За неимением другого развлечения Норрис заводил знакомства, где, когда и с кем мог. Много длинных скучных разговоров вел он на скамьях или на траве; познакомился со многими странными типами; слышал много странных вещей и видел иногда вещи отвратительные. Одной иэ этих последних он был обязан освобождением из парка. Уже несколько дней дождь лил немилосердно; ночь за ночью ему приходилось тратить четыре пенса на ночлег и сокращать свой стол соответственно остававшимся восьми пенсам. Однажды утром он сидел на углу Макварри-стрита, голодный, так как остался без завтрака, и мокрый, каким был уже несколько дней, когда визг обиженного животного привлек его внимание. Ярдов за пятьдесят от него, на крайней лужайке, группа хронических безработных поймала собаку и истязала ее неописуемо. Сердце Кэртью, ставшее равнодушным к воплям человеческого гнева или горя, пробудилось на призыв бессловесного животного. Он бросился на босяков, растолкал их, освободил собаку. Их было шестеро, все отборные висельники; но на этот раз пословица оправдалась, жестокость оказалась соединенной с трусостью; негодяи выругали его и ретировались. Случайно этот акт мужества не остался незамеченным. На скамье поблизости сидел лавочный приказчик, потерявший место, маленький, веселый, краснолицый человечек, по имени Гемстид. Он бы ни за что не вмешался сам, так как его скромность более чем равнялась его доблести; но поспешил поздравить Кэртью и предупредить его, что подобные столкновения не всегда могут кончиться для него так удачно.

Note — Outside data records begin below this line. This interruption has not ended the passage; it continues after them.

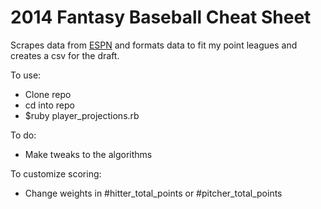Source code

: 2014 Fantasy Baseball Cheat Sheet
=================================

Scrapes data from [ESPN](http://games.espn.go.com/flb/tools/projections?display=alt) and formats data to fit
my point leagues and creates a csv for the draft.

To use:
* Clone repo
* cd into repo
* $ruby player_projections.rb

To do:
* Make tweaks to the algorithms

To customize scoring:
* Change weights in #hitter_total_points or #pitcher_total_points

— Опасный сброд толчется здесь, в парке. Право слово, лучше с ними не связываться, — заметил он.
— Ну, я и сам из этого сброда, — возразил Кэртью.

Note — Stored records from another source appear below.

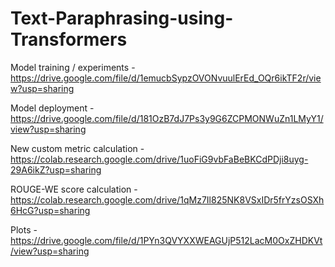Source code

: # Text-Paraphrasing-using-Transformers

Model training / experiments - https://drive.google.com/file/d/1emucbSypzOVONvuulErEd_OQr6ikTF2r/view?usp=sharing

Model deployment - https://drive.google.com/file/d/181OzB7dJ7Ps3y9G6ZCPMONWuZn1LMyY1/view?usp=sharing

New custom metric calculation - https://colab.research.google.com/drive/1uoFiG9vbFaBeBKCdPDji8uyg-29A6ikZ?usp=sharing

ROUGE-WE score calculation - https://colab.research.google.com/drive/1qMz7Il825NK8VSxIDr5frYzsOSXh6HcG?usp=sharing

Plots - https://drive.google.com/file/d/1PYn3QVYXXWEAGUjP512LacM0OxZHDKVt/view?usp=sharing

Гемстид засмеялся и сказал, что он сумеет отличить джентльмена.
— Как бы то ни было, я тоже один из безработных, — сказал Кэртью, присаживаясь рядом со своим новым знакомым, как садился уже (с тех пор как началось это приключение) подле стольких других.

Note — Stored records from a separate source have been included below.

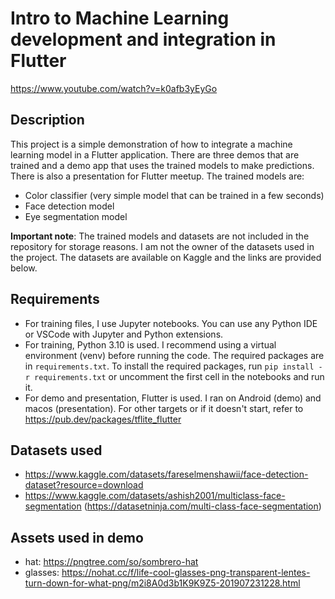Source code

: # Intro to Machine Learning development and integration in Flutter

https://www.youtube.com/watch?v=k0afb3yEyGo

## Description
This project is a simple demonstration of how to integrate a machine learning model in a Flutter application. There are three demos that are trained and a demo app that uses the trained models to make predictions. There is also a presentation for Flutter meetup. The trained models are:
- Color classifier (very simple model that can be trained in a few seconds)
- Face detection model
- Eye segmentation model

**Important note**: The trained models and datasets are not included in the repository for storage reasons. I am not the owner of the datasets used in the project. The datasets are available on Kaggle and the links are provided below.

## Requirements
- For training files, I use Jupyter notebooks. You can use any Python IDE or VSCode with Jupyter and Python extensions.
- For training, Python 3.10 is used. I recommend using a virtual environment (venv) before running the code. The required packages are in `requirements.txt`. To install the required packages, run `pip install -r requirements.txt` or uncomment the first cell in the notebooks and run it.
- For demo and presentation, Flutter is used. I ran on Android (demo) and macos (presentation). For other targets or if it doesn't start, refer to https://pub.dev/packages/tflite_flutter

## Datasets used
- https://www.kaggle.com/datasets/fareselmenshawii/face-detection-dataset?resource=download
- https://www.kaggle.com/datasets/ashish2001/multiclass-face-segmentation (https://datasetninja.com/multi-class-face-segmentation)

## Assets used in demo
- hat: https://pngtree.com/so/sombrero-hat
- glasses: https://nohat.cc/f/life-cool-glasses-png-transparent-lentes-turn-down-for-what-png/m2i8A0d3b1K9K9Z5-201907231228.html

— Я сам без места, — сообщил Гемстид.
— Все же вы не чета мне, — сказал Кэртью. — Моя беда в том, что я никогда не был при месте.
— Должно быть, у вас нет профессии? — спросил Гемстид.
— Я умею тратить деньги, — ответил Кэртью, — и понимаю кое-что в лошадях и в морском деле. Но я не состою членом никакого союза; иначе нашел бы дюжину мест.
— Верно! — сочувственно отозвался слушатель. — Пробовали поступить в конную полицию? — спросил он.
— Пробовал, да не приняли, — был ответ, — экзамена не выдержал.